The Utilities Select Sector SPDR (NYSEArca: XLU), the largest utilities sector exchange traded fund, faltered late last year and now resides about 10% below its most recent 52-week high, a move that fits the definition of a correction.
Rising interest rates and tax reform are among the issues that hindered the utilities sector in late 2017.
As the Fed continues raising interest rates, the higher rates will make fixed-income instruments more attractive on a relative basis, and bond-like equities, like utilities, less enticing. Consequently, utilities may remain flat or underperform other segments of the equities market once rates start ticking higher. The Fed raised interest rates in December, its third such move in 2017 and several more rate hikes are forecast for 2018.
No sector is as negatively correlated to rising interest rates as utilities, meaning the longer the Fed resists raising interest rates, the longer high-yielding utilities stocks and ETFs remain compelling destinations for yield-starved investors.

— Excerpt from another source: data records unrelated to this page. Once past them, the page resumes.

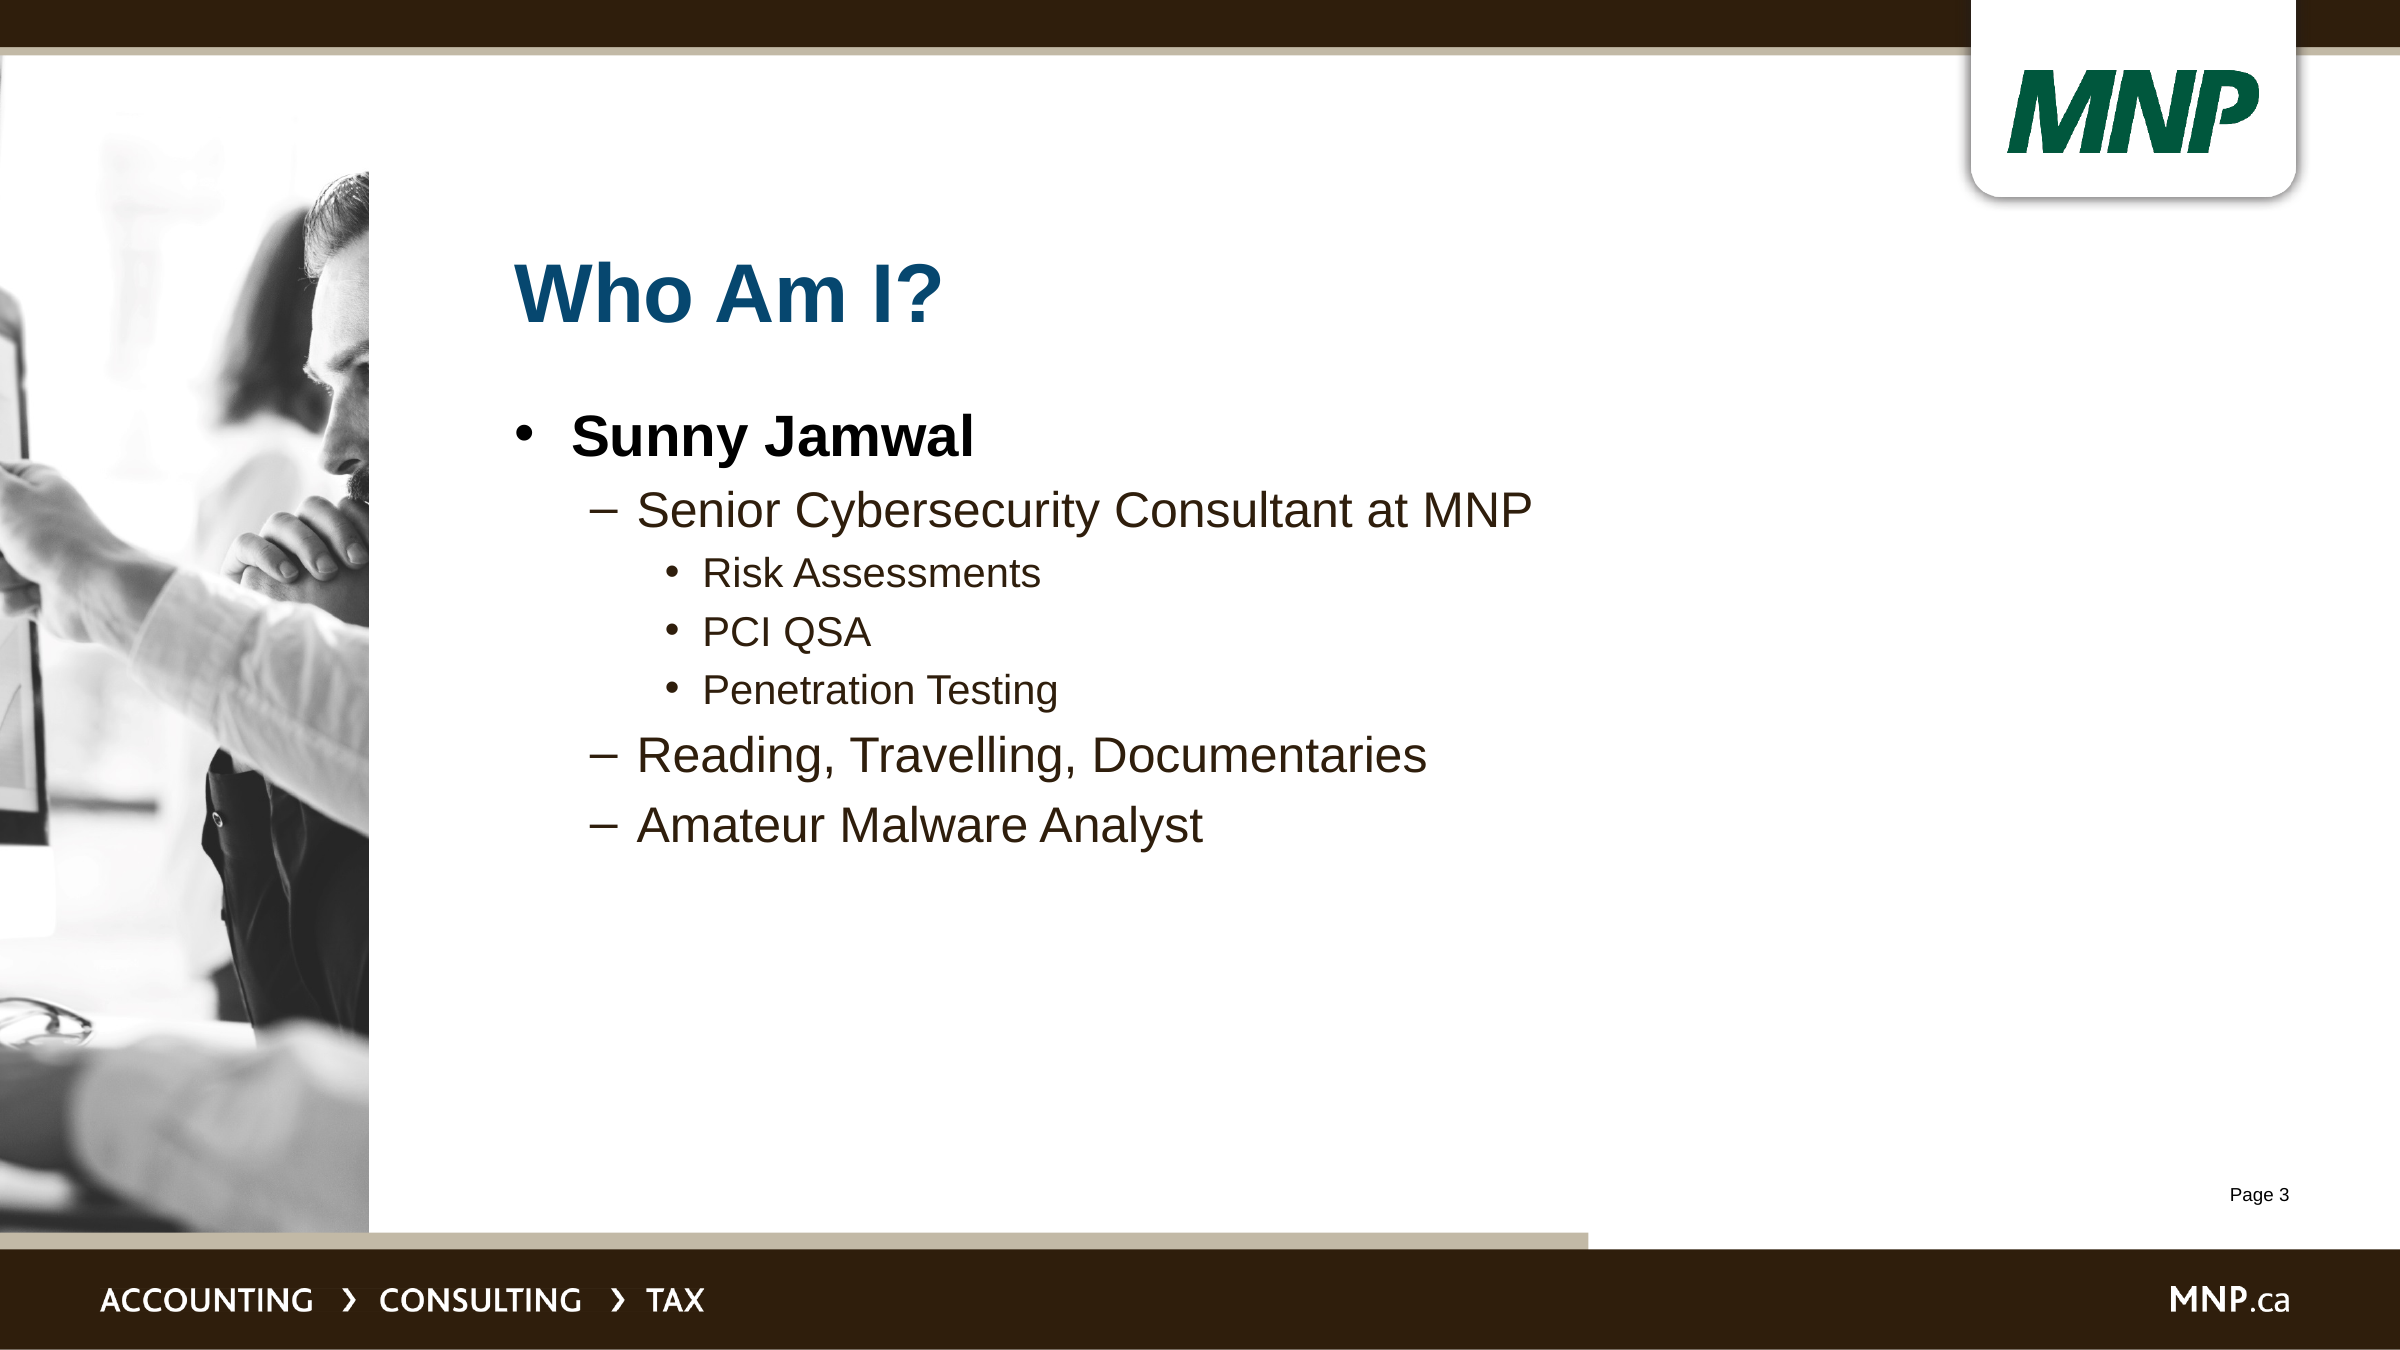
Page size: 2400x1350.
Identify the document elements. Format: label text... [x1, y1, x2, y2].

picture [99, 1288, 705, 1312]
picture [1955, 0, 2311, 212]
title Who Am I? [499, 187, 1950, 390]
picture [2171, 1286, 2289, 1312]
picture [0, 56, 369, 1232]
list Sunny Jamwal Senior Cybersecurity Consultant at MNP Risk Assessments PCI QSA Penetration Testing Reading, Travelling, Documentaries Amateur Malware Analyst [499, 390, 2288, 1175]
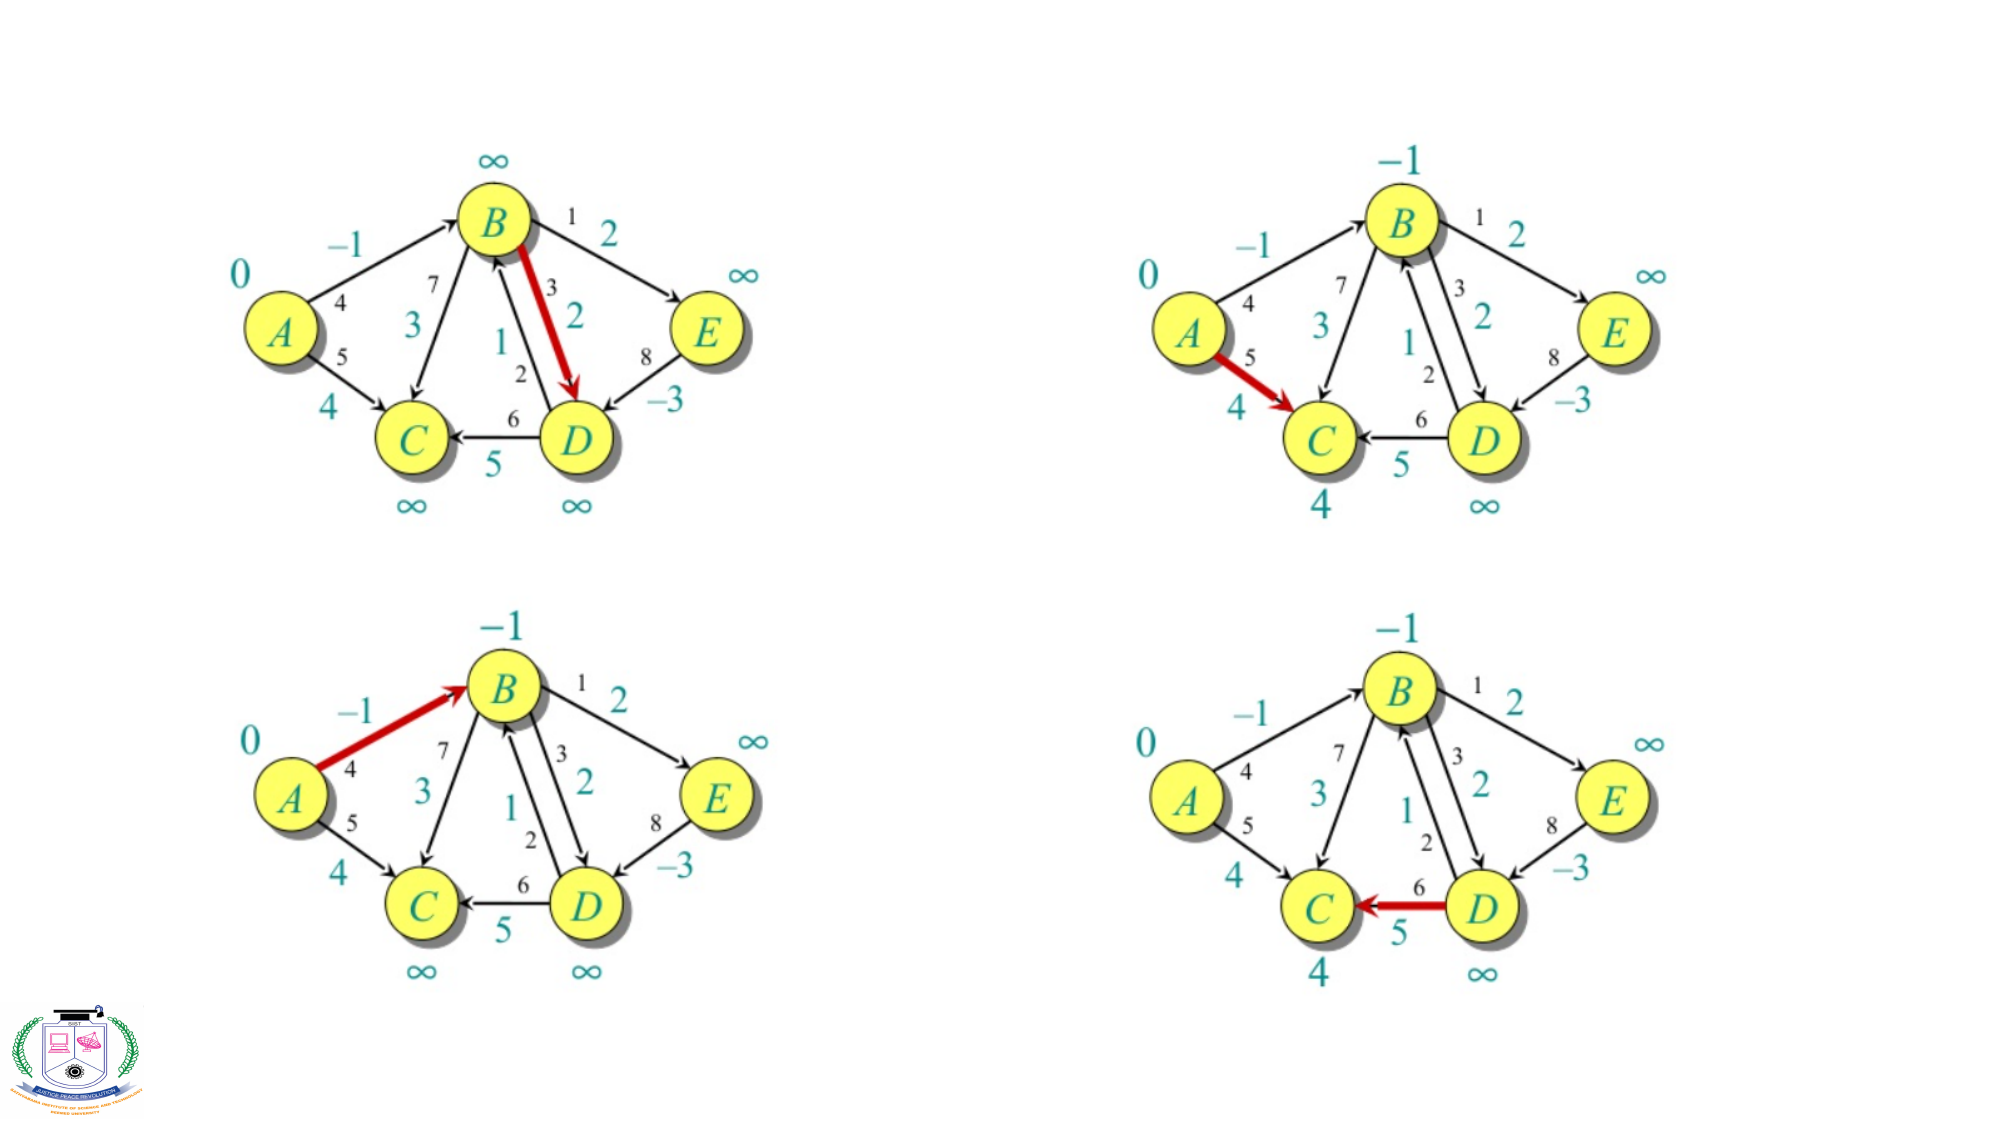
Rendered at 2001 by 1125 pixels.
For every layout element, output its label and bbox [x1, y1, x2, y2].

picture [1104, 598, 1729, 1010]
picture [182, 144, 837, 547]
picture [0, 1002, 144, 1119]
picture [181, 578, 848, 1030]
picture [1104, 130, 1718, 561]
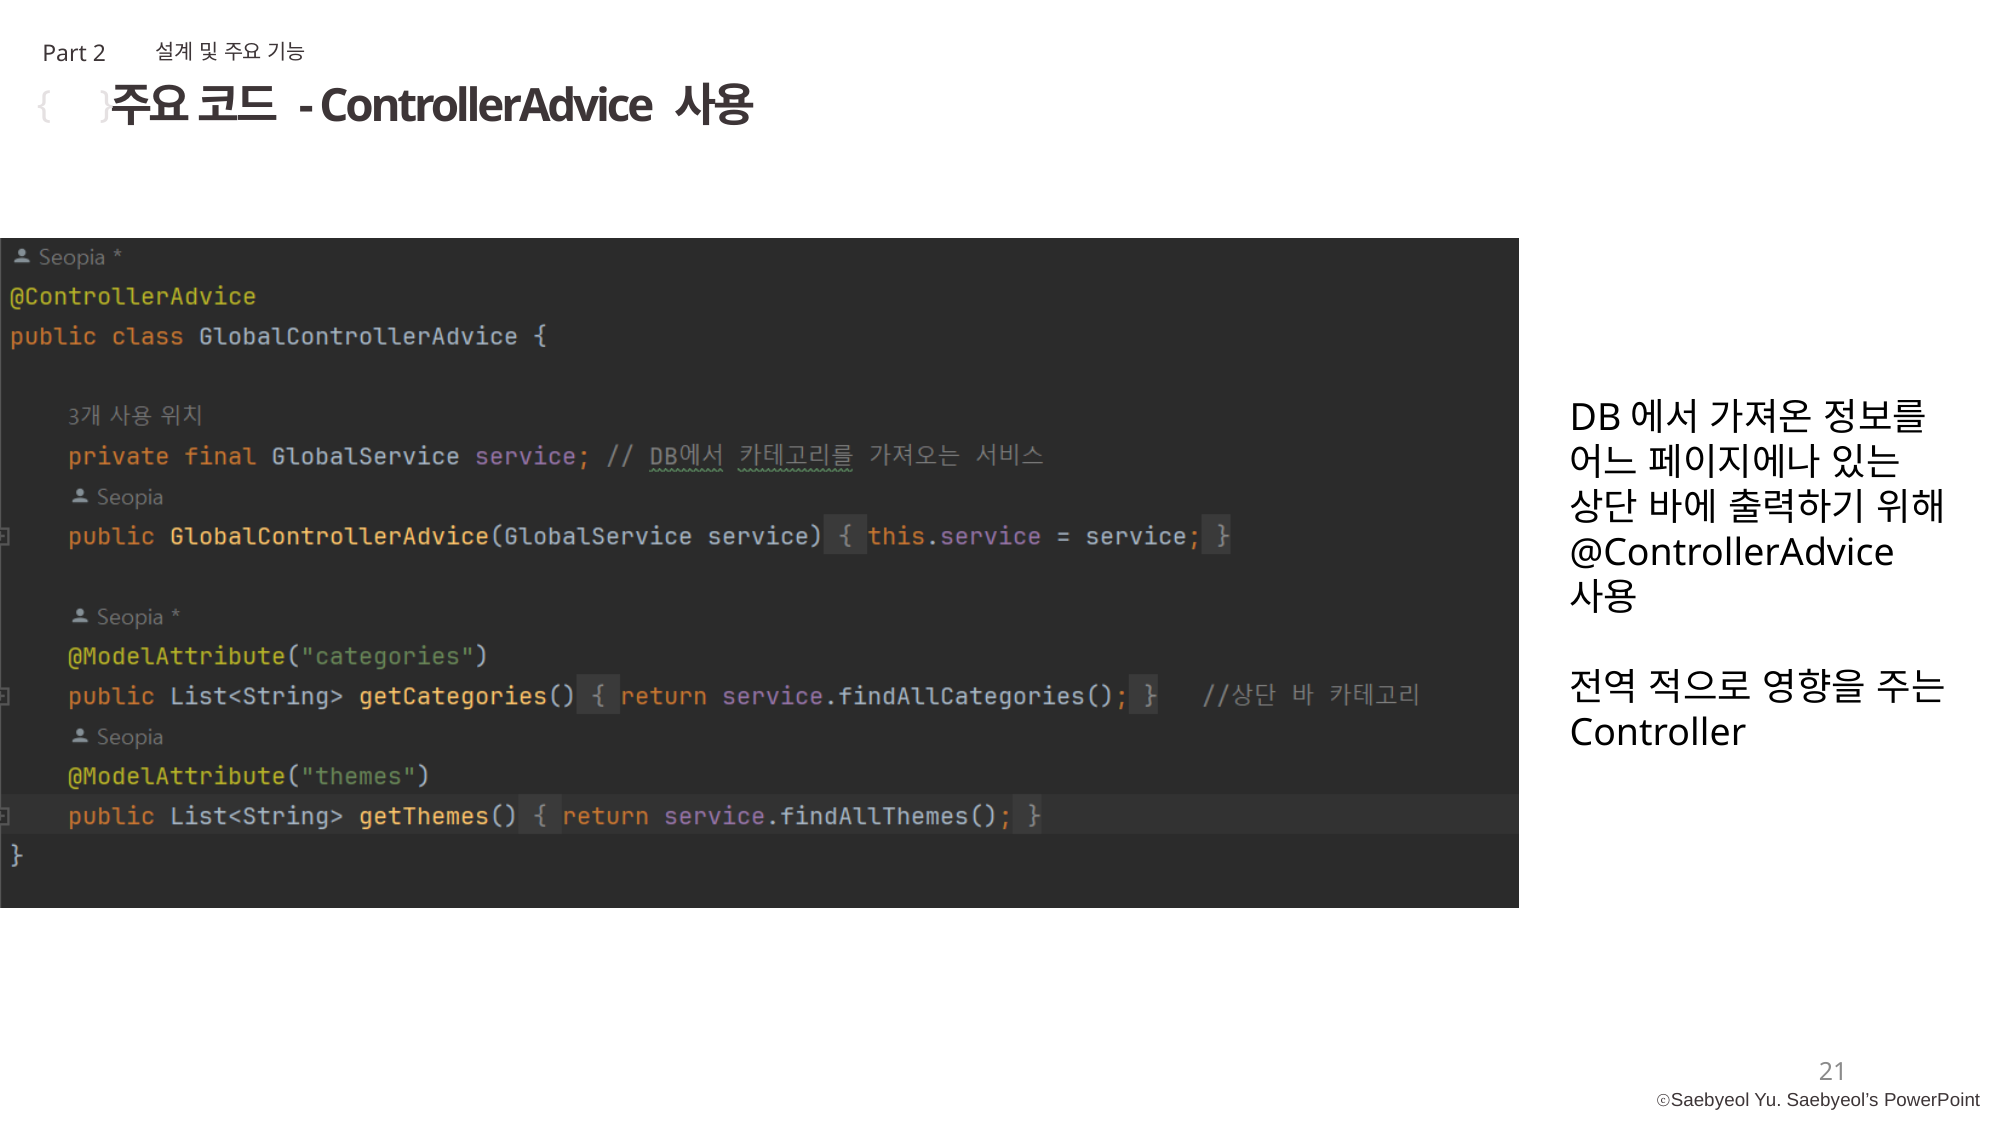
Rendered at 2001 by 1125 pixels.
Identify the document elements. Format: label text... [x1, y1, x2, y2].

“Utilities are reacting to a negative surprise. In this scenario, participants sell some positions first and re-assess. It’s a knee-jerk reaction and as the situation becomes clearer, price often trades right back to where the decline originated (i.e. the highs),” according to a Seeking Alpha analysis of XLU. “Obviously, this won’t happen if the news is terrible, but from my understanding, the tax bill is not a huge, long-term problem for utilities, just an unwanted complication.”